Outside of a dog, a book is man's best friend. Inside of a dog it's too dark to read.” —Groucho Marx

Saturday, July 24, 2010

40 years later



Recently I was contacted by a former classmate who is spearheading our 40th Class Reunion. Better her than me. Thank you Renee. I can not imagine the time you have invested in this event. I do appreciate your efforts!
I hated school. Kindergarten for me was an every other day session. On the day I wasn't in school, another kindergarten class entered our classroom, sat in our chairs and shared our teacher Mrs Johnson. It was most unpleasant to meet the girl who also used my desk when we had our Christmas pageant and we both claimed ownership of said desk. Another kindergarten classmate I well remember was Peggy with her long curly perfect blonde hair. She was the prettiest and most proper girl in my class and all the boys loved her.
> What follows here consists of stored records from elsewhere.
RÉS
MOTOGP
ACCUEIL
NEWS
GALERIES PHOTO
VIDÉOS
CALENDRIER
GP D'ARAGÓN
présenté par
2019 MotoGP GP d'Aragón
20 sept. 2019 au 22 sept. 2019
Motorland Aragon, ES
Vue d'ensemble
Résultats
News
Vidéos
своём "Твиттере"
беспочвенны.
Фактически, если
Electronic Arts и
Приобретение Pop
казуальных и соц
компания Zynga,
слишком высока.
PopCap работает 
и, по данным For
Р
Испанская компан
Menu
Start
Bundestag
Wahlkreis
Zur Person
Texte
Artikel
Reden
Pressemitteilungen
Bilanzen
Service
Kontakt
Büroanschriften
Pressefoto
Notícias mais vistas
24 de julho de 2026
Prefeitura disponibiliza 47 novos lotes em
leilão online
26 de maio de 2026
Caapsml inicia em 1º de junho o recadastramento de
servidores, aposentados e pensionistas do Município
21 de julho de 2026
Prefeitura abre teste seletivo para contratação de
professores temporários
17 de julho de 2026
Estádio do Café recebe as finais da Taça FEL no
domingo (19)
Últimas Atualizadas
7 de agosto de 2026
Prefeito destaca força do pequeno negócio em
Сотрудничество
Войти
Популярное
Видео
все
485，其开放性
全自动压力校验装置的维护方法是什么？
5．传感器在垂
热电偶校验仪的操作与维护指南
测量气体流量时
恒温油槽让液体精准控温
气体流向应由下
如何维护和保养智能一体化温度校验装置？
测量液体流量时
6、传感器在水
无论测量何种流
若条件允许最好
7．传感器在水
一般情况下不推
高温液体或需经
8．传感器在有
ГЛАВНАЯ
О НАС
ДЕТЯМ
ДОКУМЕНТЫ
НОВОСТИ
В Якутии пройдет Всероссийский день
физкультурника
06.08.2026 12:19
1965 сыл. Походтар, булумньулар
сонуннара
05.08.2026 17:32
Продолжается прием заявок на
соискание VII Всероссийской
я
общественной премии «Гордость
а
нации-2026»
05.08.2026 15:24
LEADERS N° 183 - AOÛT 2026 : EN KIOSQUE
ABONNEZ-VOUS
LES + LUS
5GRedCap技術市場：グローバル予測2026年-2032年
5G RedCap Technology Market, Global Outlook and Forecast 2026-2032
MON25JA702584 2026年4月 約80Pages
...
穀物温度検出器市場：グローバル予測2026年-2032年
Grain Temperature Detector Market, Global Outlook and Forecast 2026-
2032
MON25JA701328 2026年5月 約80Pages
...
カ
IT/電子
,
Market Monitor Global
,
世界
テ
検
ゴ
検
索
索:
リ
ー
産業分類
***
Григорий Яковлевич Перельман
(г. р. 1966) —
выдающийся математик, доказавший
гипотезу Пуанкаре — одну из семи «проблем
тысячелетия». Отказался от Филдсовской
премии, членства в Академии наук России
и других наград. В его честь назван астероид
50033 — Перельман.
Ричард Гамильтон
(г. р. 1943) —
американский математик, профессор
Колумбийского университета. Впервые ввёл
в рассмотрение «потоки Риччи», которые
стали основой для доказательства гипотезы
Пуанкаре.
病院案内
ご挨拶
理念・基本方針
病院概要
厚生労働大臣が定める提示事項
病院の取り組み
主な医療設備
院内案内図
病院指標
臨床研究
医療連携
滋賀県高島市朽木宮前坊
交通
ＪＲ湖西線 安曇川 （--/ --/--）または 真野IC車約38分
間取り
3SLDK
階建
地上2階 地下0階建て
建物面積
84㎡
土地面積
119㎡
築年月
Kindergarten was my first school scar I wore.
We moved to Ackworth half way through kindergarten and I finished kindergarten and half of first grade at the old country school. The building looked like a little white church on a hill. I remember lots of earaches and going home alot and the scar from this school was the school superintendant who visited monthly and carried a wooden paddle with holes in it. I was never
designated as recipient of his wrath, but I feared that man with great intensity. Scar # 2
I finished first grade at Emerson elementary and remember I cried the first day we had to take the bus to school. I wanted no part of the education system from that point on......I wanted to stay home where it was safe with my mom......but it was the LAW. You had to go to school and so my journey through the Indianola school system was definitely underway. First Scar there was Sheri K in my second grade class. I got in so much trouble for cheating when it was her that cheated off of me!!! The following summer she died in a tractor accident at a grandparents farm. I was totally devastated to learn children do not live forever. I would've let her cheat forever if she could have only lived. Third grade brought new friends at a new school, but in fourth I was back at Emerson....I was always in trouble for talking.
Junior high brought out the first of the clicks to my knowledge and school definitely took a turn for the worst in my eyes. We were thrown together by circumstance, sports kids found each other, cheerleaders found each other, braniacs drifted together; I considered my set of kids normals; and there were the less fortunate/popular. Territorial bonding= scar #4 and it lasted through high school.
I had friends. Some I was close to, some I dearly loved. I got along ok with the popular kids and I got along with the less poular kids. I didn't feel threatened of either.....mostly I was way in tune with apathy. Graduation day came and my mom said you will cry. I said nope....I'm glad it ended.
And college wasn't any better. I didn't know what I wanted to do. I couldn't quite find where I wanted to be or what I wanted to do, so after 2 and a half years of college, I decided to go to work. I liked working and You earned money for it.
But to think that forty years have passed? How did that happen? When did it happen and why was I so unaware of it? You know I like to think that my horizons have broadened, my thinking is a little more liberated, I'm more understanding and accepting of the world around me, but am I still in that "world where life is my own little world and it circles around me?"
When Renee first contacted me, I was bound and determined I would not attend the fortieth reunion. I had attended the fifth anniversary out at Gary's farm and a classmate asked who that large woman over there was. They were drinking and I did arrive plenty early. As far as I knew no one I knew would be there, so the comment from a mean spirited young man was enough to send me packing for home. Good riddance and I never looked back. That is until Renee set up our class website and I looked at the listing of classmates and saw that 15 or so of our classmates have passed away. I think we were 200 or 221 that graduated. Fifteen who have passed, seems inordinately high to me!
Time is so precious. If the time to reconnect was ever to be, the time seemed like now. I have emailed several of my classmates from the website and several responded. Some have not. That's ok. I still cloak myself with protective apathy, but I am going to attend.
To my delight, I had lunch yesterday with Louise M, Paula G, and Kathy M at Crouse's Cafe' in Indianola. For me, that was a giant step forward! And we had a wonderful time sharing memories and reconnecting. I wasn't the only one with fears and trepidation of our school days and upcoming reunion! Kathy won't be able to stay in town for the reunion although we tried our darnedest to twist her arm and make her stay! Paula and Louise and I will be there though and that should in and of itself make it a do-able and fun event! Many many good memories!
One thing that struck me was how we were so young together and ornery and now we are middle aged women with mostly grown kids, empty nester's and ready to reconnect. Interesting.